Rewrite every one of the entries below, substituting "upper-left" for each occurrence of "top-left" and leaving all other text unchanged.

Stored data entries:
########

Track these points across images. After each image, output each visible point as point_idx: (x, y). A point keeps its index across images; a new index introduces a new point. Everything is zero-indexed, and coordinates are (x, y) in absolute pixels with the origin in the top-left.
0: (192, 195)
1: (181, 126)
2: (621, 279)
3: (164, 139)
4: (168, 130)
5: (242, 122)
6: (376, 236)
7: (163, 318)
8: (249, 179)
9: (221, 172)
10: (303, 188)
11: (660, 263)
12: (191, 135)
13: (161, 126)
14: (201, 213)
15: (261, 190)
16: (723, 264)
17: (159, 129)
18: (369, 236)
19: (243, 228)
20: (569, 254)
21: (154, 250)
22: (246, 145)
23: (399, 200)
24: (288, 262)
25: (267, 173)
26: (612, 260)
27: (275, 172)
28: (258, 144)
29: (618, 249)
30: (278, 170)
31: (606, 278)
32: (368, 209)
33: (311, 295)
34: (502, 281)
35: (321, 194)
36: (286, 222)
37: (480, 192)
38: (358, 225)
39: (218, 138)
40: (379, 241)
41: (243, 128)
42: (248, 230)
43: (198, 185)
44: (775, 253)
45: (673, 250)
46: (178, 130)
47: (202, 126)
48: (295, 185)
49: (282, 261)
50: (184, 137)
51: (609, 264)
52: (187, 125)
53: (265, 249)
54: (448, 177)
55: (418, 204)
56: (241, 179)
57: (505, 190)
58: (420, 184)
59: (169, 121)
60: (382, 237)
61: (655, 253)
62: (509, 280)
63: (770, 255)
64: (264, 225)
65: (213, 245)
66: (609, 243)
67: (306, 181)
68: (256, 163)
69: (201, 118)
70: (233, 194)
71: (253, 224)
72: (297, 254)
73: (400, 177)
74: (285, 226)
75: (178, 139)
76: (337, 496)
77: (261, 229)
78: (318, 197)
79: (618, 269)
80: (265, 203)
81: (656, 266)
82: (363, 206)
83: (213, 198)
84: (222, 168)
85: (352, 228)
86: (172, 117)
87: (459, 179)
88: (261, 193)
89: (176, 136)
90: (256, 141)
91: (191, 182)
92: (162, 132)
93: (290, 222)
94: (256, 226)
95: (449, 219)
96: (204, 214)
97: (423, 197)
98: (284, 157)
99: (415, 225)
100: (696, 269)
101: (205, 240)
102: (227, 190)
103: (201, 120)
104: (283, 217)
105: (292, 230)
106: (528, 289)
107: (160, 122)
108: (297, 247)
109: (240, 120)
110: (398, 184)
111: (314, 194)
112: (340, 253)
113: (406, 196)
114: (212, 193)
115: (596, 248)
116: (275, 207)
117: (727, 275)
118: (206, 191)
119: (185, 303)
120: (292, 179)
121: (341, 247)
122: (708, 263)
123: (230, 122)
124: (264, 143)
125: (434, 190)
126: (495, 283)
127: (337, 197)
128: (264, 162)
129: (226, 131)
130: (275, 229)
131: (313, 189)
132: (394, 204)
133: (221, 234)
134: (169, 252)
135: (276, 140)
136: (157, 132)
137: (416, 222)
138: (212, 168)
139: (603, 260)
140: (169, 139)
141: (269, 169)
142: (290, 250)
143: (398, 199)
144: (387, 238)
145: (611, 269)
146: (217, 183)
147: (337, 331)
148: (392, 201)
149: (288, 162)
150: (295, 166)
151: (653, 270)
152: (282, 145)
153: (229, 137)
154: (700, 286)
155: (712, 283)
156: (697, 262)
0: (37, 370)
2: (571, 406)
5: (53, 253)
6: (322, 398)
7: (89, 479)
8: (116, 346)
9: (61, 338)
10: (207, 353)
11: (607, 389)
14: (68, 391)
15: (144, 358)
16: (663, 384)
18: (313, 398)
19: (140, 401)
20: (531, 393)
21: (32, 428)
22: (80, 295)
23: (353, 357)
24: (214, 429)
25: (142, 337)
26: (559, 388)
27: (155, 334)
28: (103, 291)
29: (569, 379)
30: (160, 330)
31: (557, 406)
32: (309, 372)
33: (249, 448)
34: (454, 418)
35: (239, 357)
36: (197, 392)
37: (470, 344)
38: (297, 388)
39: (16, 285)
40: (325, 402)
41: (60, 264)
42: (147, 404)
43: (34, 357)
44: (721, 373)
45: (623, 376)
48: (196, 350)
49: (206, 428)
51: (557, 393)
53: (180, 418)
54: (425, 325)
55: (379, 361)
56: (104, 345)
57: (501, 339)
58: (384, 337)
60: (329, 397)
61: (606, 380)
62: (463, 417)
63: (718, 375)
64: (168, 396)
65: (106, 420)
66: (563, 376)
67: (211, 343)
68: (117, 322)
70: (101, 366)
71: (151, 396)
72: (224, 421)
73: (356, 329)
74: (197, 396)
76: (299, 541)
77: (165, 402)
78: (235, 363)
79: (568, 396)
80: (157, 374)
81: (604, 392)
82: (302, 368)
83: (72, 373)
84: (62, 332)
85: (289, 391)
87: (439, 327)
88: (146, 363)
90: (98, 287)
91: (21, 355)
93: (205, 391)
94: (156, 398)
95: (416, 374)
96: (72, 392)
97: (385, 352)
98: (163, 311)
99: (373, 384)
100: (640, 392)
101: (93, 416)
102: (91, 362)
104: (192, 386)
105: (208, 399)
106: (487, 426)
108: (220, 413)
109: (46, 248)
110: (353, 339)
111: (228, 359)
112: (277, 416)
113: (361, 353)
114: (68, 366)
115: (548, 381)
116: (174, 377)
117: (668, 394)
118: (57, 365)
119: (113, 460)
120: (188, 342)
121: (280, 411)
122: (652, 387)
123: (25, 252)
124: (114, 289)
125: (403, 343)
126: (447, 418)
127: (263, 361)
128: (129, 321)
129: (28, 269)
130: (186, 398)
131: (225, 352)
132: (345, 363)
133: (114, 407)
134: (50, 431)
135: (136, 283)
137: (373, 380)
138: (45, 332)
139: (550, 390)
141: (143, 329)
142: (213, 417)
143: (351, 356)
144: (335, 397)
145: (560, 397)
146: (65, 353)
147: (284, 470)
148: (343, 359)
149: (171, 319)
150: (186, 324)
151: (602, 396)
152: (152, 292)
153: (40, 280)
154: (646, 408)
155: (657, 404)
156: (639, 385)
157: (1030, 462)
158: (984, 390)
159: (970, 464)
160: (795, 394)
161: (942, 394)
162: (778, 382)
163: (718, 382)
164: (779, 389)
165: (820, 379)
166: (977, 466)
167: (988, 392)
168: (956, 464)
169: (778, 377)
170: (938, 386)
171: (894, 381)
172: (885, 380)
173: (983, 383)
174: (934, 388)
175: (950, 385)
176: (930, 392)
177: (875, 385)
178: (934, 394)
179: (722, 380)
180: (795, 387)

########

» **TASK RESPONSE**:
Track these points across images. After each image, output each visible point as point_idx: (x, y). A point keeps its index across images; a new index introduces a new point. Everything is zero-indexed, and coordinates are (x, y) in absolute pixels with the origin in the upper-left.
0: (192, 195)
1: (181, 126)
2: (621, 279)
3: (164, 139)
4: (168, 130)
5: (242, 122)
6: (376, 236)
7: (163, 318)
8: (249, 179)
9: (221, 172)
10: (303, 188)
11: (660, 263)
12: (191, 135)
13: (161, 126)
14: (201, 213)
15: (261, 190)
16: (723, 264)
17: (159, 129)
18: (369, 236)
19: (243, 228)
20: (569, 254)
21: (154, 250)
22: (246, 145)
23: (399, 200)
24: (288, 262)
25: (267, 173)
26: (612, 260)
27: (275, 172)
28: (258, 144)
29: (618, 249)
30: (278, 170)
31: (606, 278)
32: (368, 209)
33: (311, 295)
34: (502, 281)
35: (321, 194)
36: (286, 222)
37: (480, 192)
38: (358, 225)
39: (218, 138)
40: (379, 241)
41: (243, 128)
42: (248, 230)
43: (198, 185)
44: (775, 253)
45: (673, 250)
46: (178, 130)
47: (202, 126)
48: (295, 185)
49: (282, 261)
50: (184, 137)
51: (609, 264)
52: (187, 125)
53: (265, 249)
54: (448, 177)
55: (418, 204)
56: (241, 179)
57: (505, 190)
58: (420, 184)
59: (169, 121)
60: (382, 237)
61: (655, 253)
62: (509, 280)
63: (770, 255)
64: (264, 225)
65: (213, 245)
66: (609, 243)
67: (306, 181)
68: (256, 163)
69: (201, 118)
70: (233, 194)
71: (253, 224)
72: (297, 254)
73: (400, 177)
74: (285, 226)
75: (178, 139)
76: (337, 496)
77: (261, 229)
78: (318, 197)
79: (618, 269)
80: (265, 203)
81: (656, 266)
82: (363, 206)
83: (213, 198)
84: (222, 168)
85: (352, 228)
86: (172, 117)
87: (459, 179)
88: (261, 193)
89: (176, 136)
90: (256, 141)
91: (191, 182)
92: (162, 132)
93: (290, 222)
94: (256, 226)
95: (449, 219)
96: (204, 214)
97: (423, 197)
98: (284, 157)
99: (415, 225)
100: (696, 269)
101: (205, 240)
102: (227, 190)
103: (201, 120)
104: (283, 217)
105: (292, 230)
106: (528, 289)
107: (160, 122)
108: (297, 247)
109: (240, 120)
110: (398, 184)
111: (314, 194)
112: (340, 253)
113: (406, 196)
114: (212, 193)
115: (596, 248)
116: (275, 207)
117: (727, 275)
118: (206, 191)
119: (185, 303)
120: (292, 179)
121: (341, 247)
122: (708, 263)
123: (230, 122)
124: (264, 143)
125: (434, 190)
126: (495, 283)
127: (337, 197)
128: (264, 162)
129: (226, 131)
130: (275, 229)
131: (313, 189)
132: (394, 204)
133: (221, 234)
134: (169, 252)
135: (276, 140)
136: (157, 132)
137: (416, 222)
138: (212, 168)
139: (603, 260)
140: (169, 139)
141: (269, 169)
142: (290, 250)
143: (398, 199)
144: (387, 238)
145: (611, 269)
146: (217, 183)
147: (337, 331)
148: (392, 201)
149: (288, 162)
150: (295, 166)
151: (653, 270)
152: (282, 145)
153: (229, 137)
154: (700, 286)
155: (712, 283)
156: (697, 262)
0: (37, 370)
2: (571, 406)
5: (53, 253)
6: (322, 398)
7: (89, 479)
8: (116, 346)
9: (61, 338)
10: (207, 353)
11: (607, 389)
14: (68, 391)
15: (144, 358)
16: (663, 384)
18: (313, 398)
19: (140, 401)
20: (531, 393)
21: (32, 428)
22: (80, 295)
23: (353, 357)
24: (214, 429)
25: (142, 337)
26: (559, 388)
27: (155, 334)
28: (103, 291)
29: (569, 379)
30: (160, 330)
31: (557, 406)
32: (309, 372)
33: (249, 448)
34: (454, 418)
35: (239, 357)
36: (197, 392)
37: (470, 344)
38: (297, 388)
39: (16, 285)
40: (325, 402)
41: (60, 264)
42: (147, 404)
43: (34, 357)
44: (721, 373)
45: (623, 376)
48: (196, 350)
49: (206, 428)
51: (557, 393)
53: (180, 418)
54: (425, 325)
55: (379, 361)
56: (104, 345)
57: (501, 339)
58: (384, 337)
60: (329, 397)
61: (606, 380)
62: (463, 417)
63: (718, 375)
64: (168, 396)
65: (106, 420)
66: (563, 376)
67: (211, 343)
68: (117, 322)
70: (101, 366)
71: (151, 396)
72: (224, 421)
73: (356, 329)
74: (197, 396)
76: (299, 541)
77: (165, 402)
78: (235, 363)
79: (568, 396)
80: (157, 374)
81: (604, 392)
82: (302, 368)
83: (72, 373)
84: (62, 332)
85: (289, 391)
87: (439, 327)
88: (146, 363)
90: (98, 287)
91: (21, 355)
93: (205, 391)
94: (156, 398)
95: (416, 374)
96: (72, 392)
97: (385, 352)
98: (163, 311)
99: (373, 384)
100: (640, 392)
101: (93, 416)
102: (91, 362)
104: (192, 386)
105: (208, 399)
106: (487, 426)
108: (220, 413)
109: (46, 248)
110: (353, 339)
111: (228, 359)
112: (277, 416)
113: (361, 353)
114: (68, 366)
115: (548, 381)
116: (174, 377)
117: (668, 394)
118: (57, 365)
119: (113, 460)
120: (188, 342)
121: (280, 411)
122: (652, 387)
123: (25, 252)
124: (114, 289)
125: (403, 343)
126: (447, 418)
127: (263, 361)
128: (129, 321)
129: (28, 269)
130: (186, 398)
131: (225, 352)
132: (345, 363)
133: (114, 407)
134: (50, 431)
135: (136, 283)
137: (373, 380)
138: (45, 332)
139: (550, 390)
141: (143, 329)
142: (213, 417)
143: (351, 356)
144: (335, 397)
145: (560, 397)
146: (65, 353)
147: (284, 470)
148: (343, 359)
149: (171, 319)
150: (186, 324)
151: (602, 396)
152: (152, 292)
153: (40, 280)
154: (646, 408)
155: (657, 404)
156: (639, 385)
157: (1030, 462)
158: (984, 390)
159: (970, 464)
160: (795, 394)
161: (942, 394)
162: (778, 382)
163: (718, 382)
164: (779, 389)
165: (820, 379)
166: (977, 466)
167: (988, 392)
168: (956, 464)
169: (778, 377)
170: (938, 386)
171: (894, 381)
172: (885, 380)
173: (983, 383)
174: (934, 388)
175: (950, 385)
176: (930, 392)
177: (875, 385)
178: (934, 394)
179: (722, 380)
180: (795, 387)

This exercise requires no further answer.